#### [ASSIGNMENT]
Copy each line of the data beneath in which the word "pixels" appears.

== DATA FOR THE TASK ==

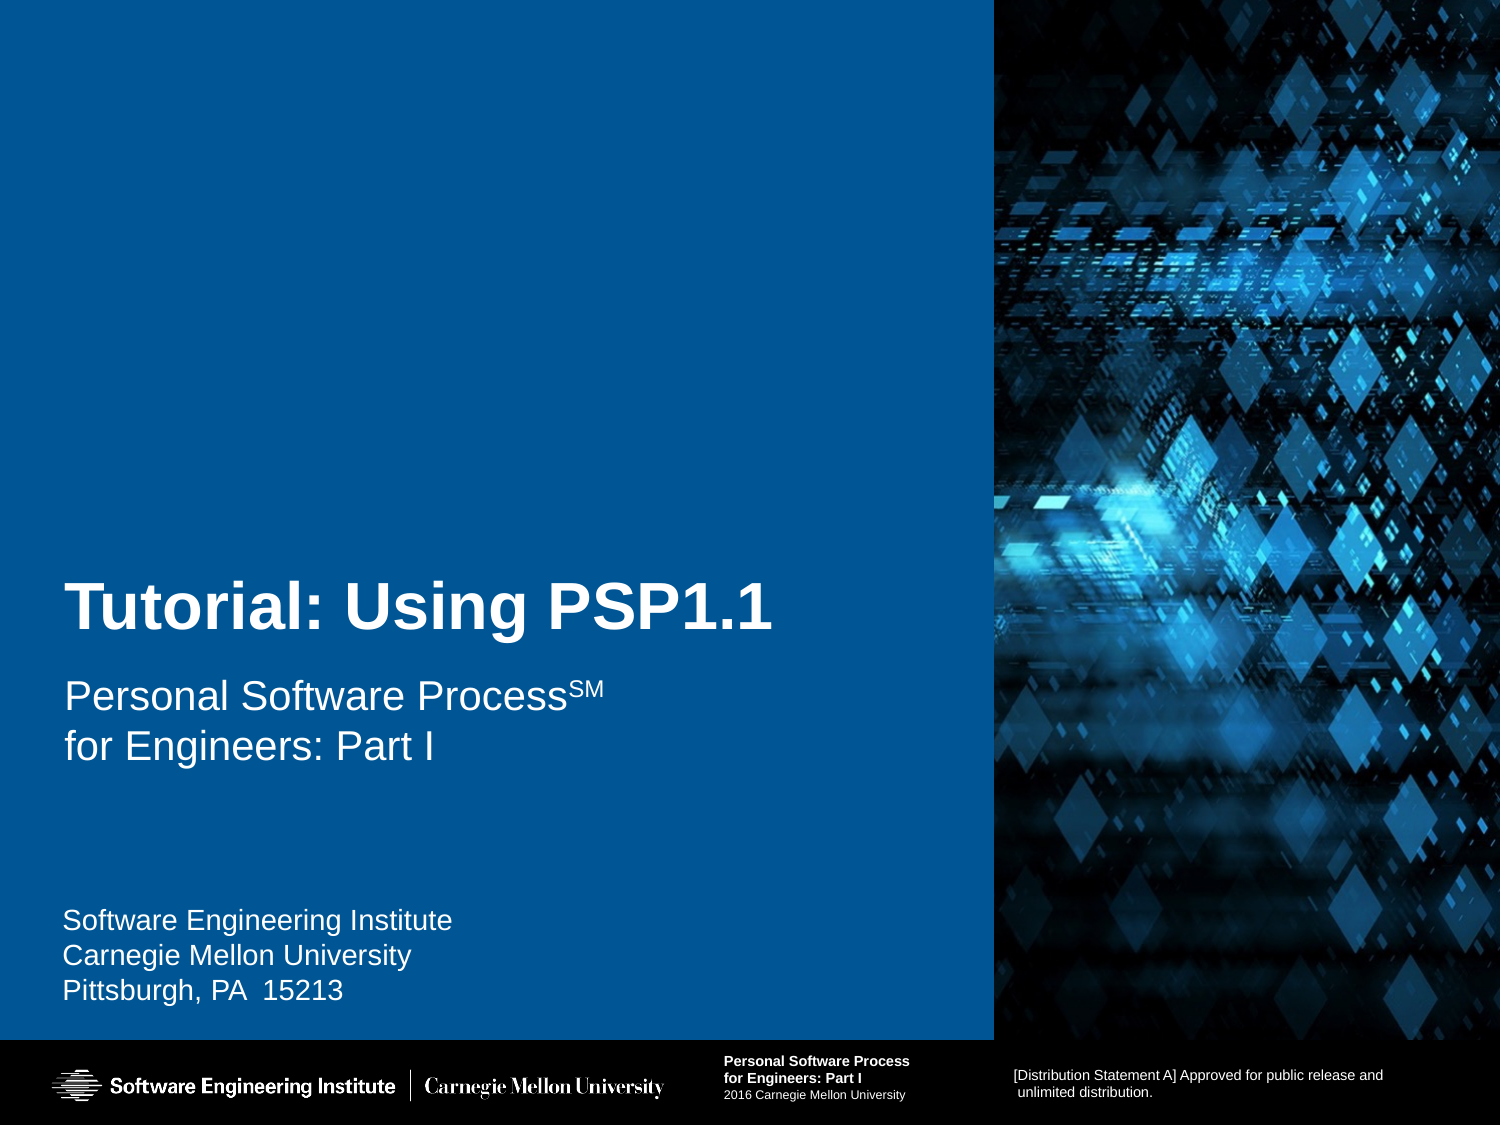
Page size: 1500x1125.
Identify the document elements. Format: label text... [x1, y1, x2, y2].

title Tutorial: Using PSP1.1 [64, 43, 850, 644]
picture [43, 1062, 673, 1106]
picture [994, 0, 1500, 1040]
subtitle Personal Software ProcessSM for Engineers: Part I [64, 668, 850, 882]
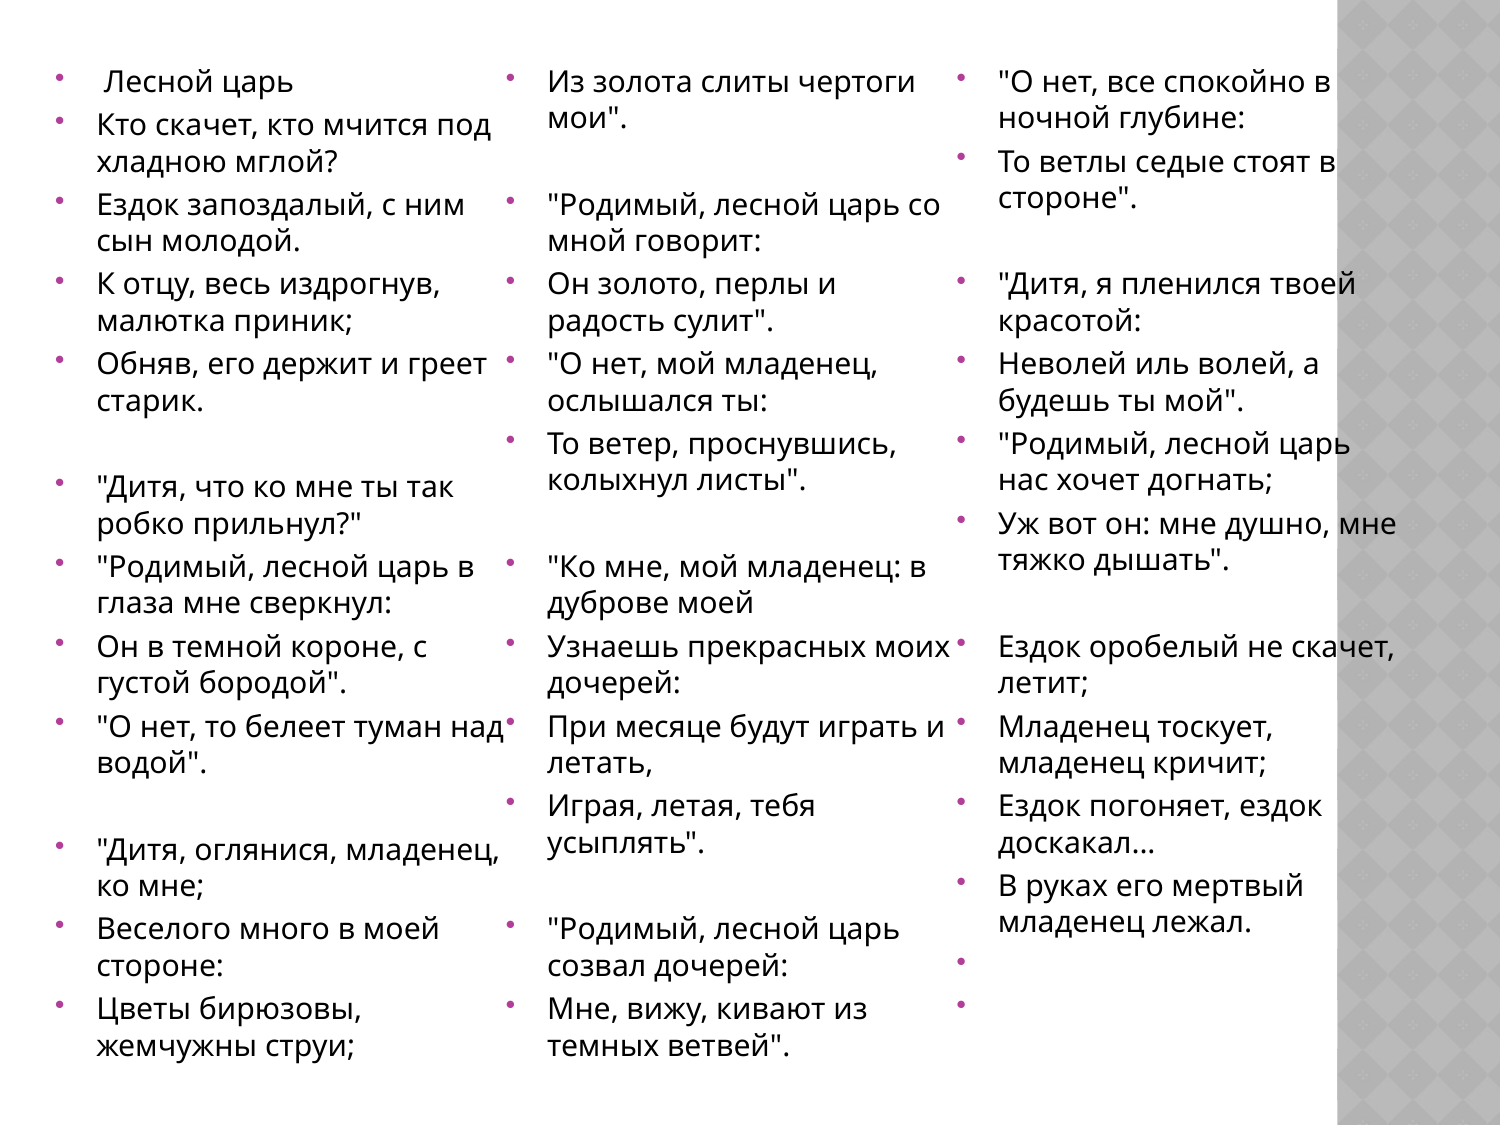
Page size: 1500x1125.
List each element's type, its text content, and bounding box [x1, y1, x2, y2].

===
== DATA FOR THE TASK ==

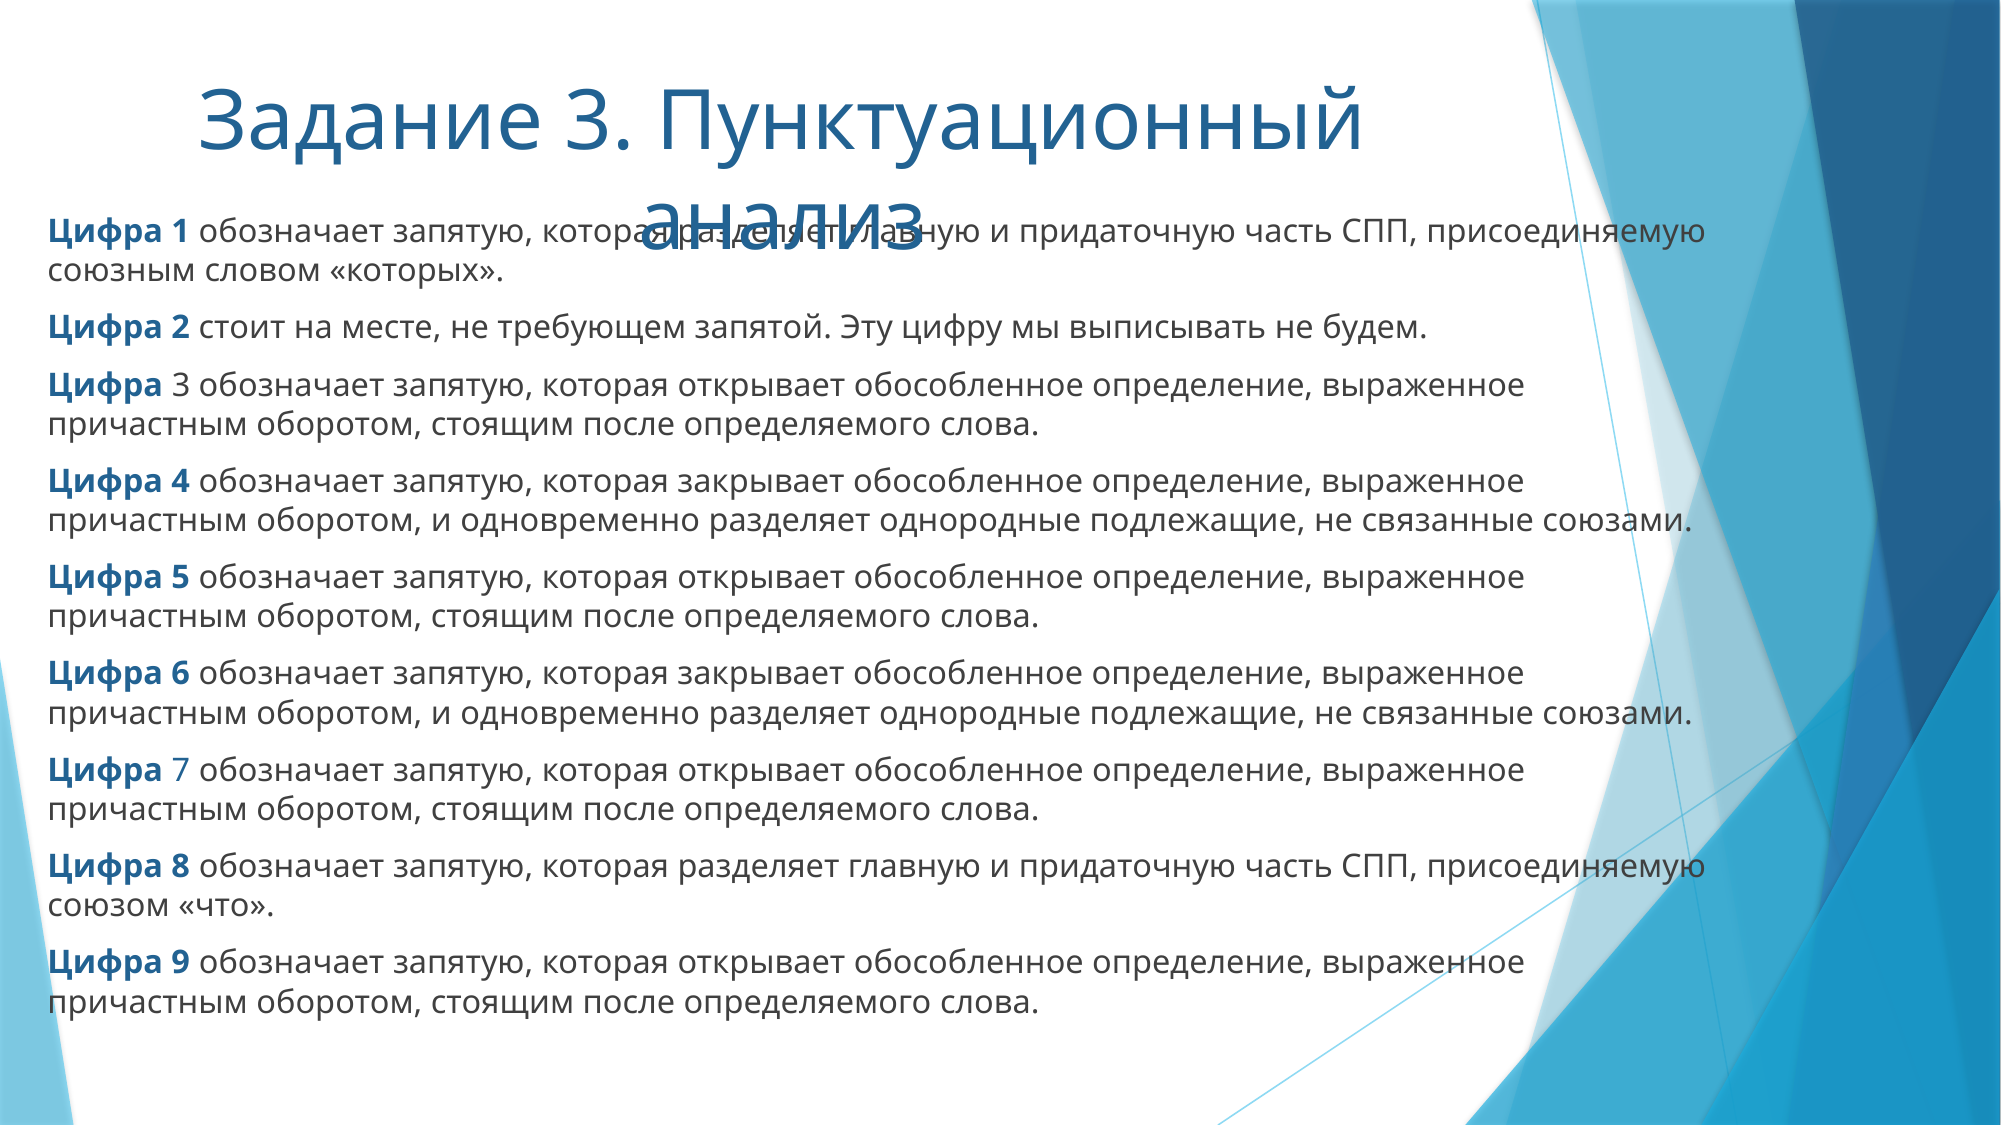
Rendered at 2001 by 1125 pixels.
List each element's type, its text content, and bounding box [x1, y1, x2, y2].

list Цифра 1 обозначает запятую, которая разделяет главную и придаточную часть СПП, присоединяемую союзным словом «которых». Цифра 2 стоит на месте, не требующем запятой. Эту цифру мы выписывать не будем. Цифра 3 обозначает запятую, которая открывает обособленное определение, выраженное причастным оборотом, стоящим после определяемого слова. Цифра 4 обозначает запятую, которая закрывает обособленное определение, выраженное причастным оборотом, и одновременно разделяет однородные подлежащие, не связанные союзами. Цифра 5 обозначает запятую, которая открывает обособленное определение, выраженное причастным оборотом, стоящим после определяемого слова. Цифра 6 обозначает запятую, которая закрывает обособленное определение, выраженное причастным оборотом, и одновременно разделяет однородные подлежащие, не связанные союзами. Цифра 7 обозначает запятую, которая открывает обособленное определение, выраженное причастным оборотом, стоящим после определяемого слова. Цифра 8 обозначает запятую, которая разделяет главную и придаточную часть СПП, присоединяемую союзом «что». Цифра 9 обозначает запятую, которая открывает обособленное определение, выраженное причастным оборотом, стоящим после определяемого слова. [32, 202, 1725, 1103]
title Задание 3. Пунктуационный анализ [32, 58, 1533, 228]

===
== DATA FOR THE TASK ==

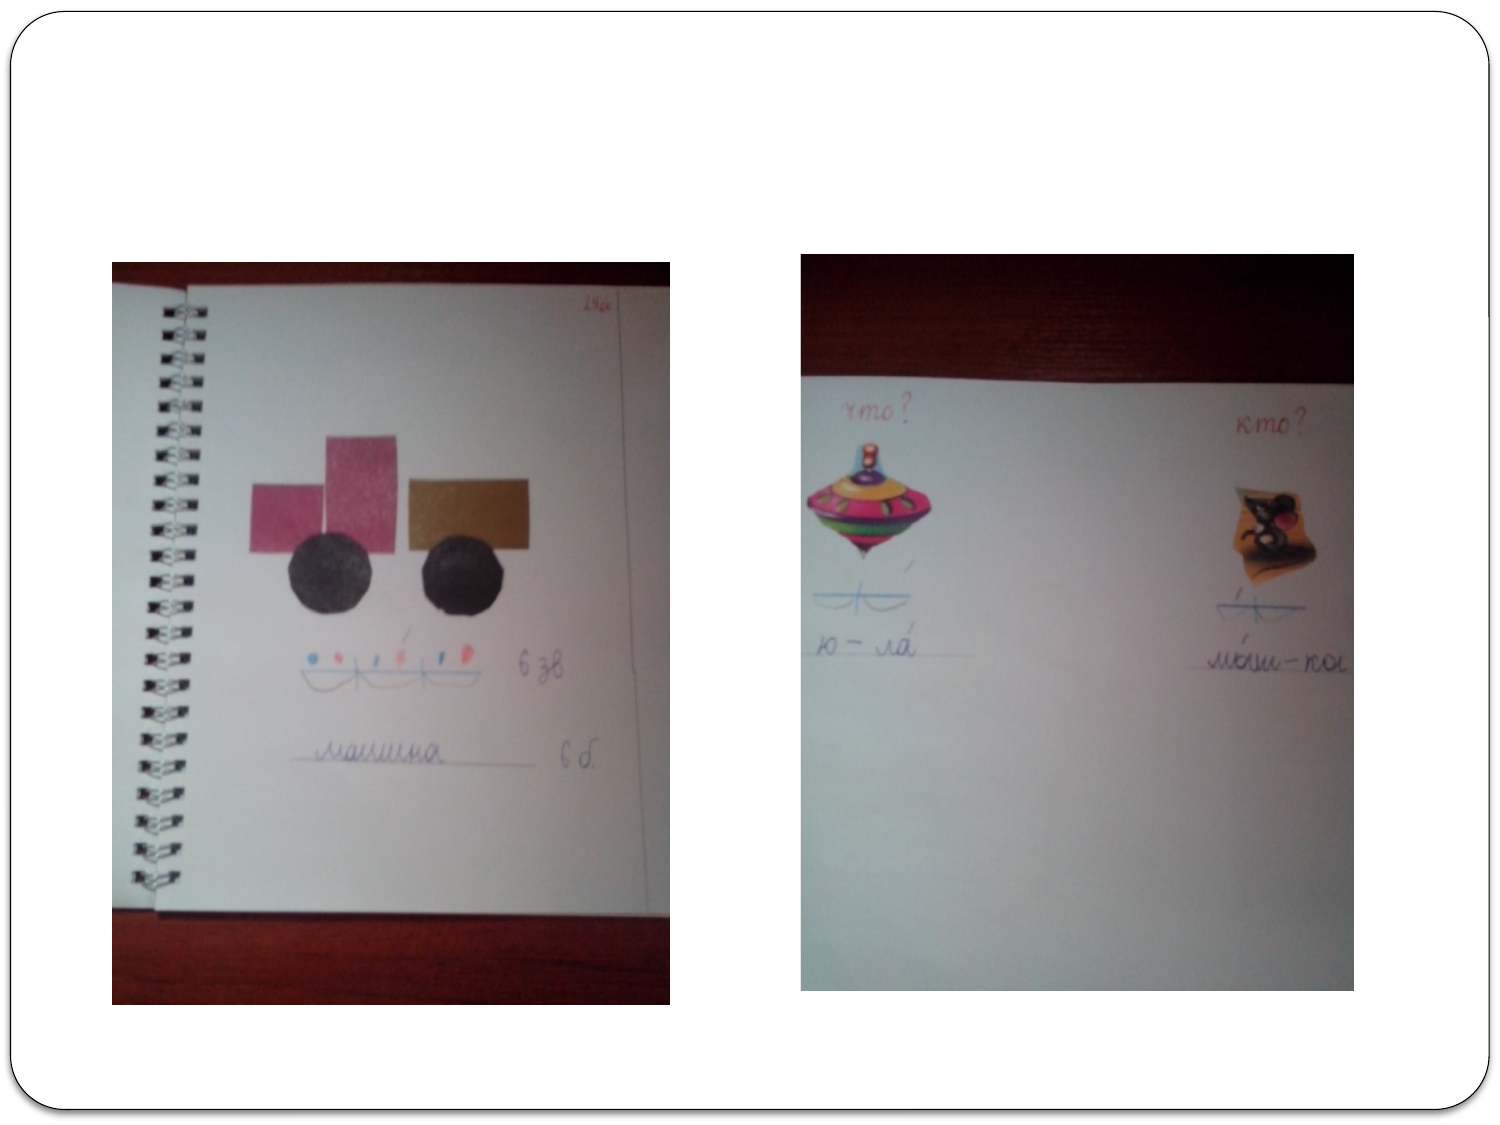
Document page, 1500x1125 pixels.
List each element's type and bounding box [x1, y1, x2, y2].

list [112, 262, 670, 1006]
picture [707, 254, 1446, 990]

===

#### [OUTPUT BELOW]
Rendered at 2001 by 1125 pixels.
Document page, 1500x1125 pixels.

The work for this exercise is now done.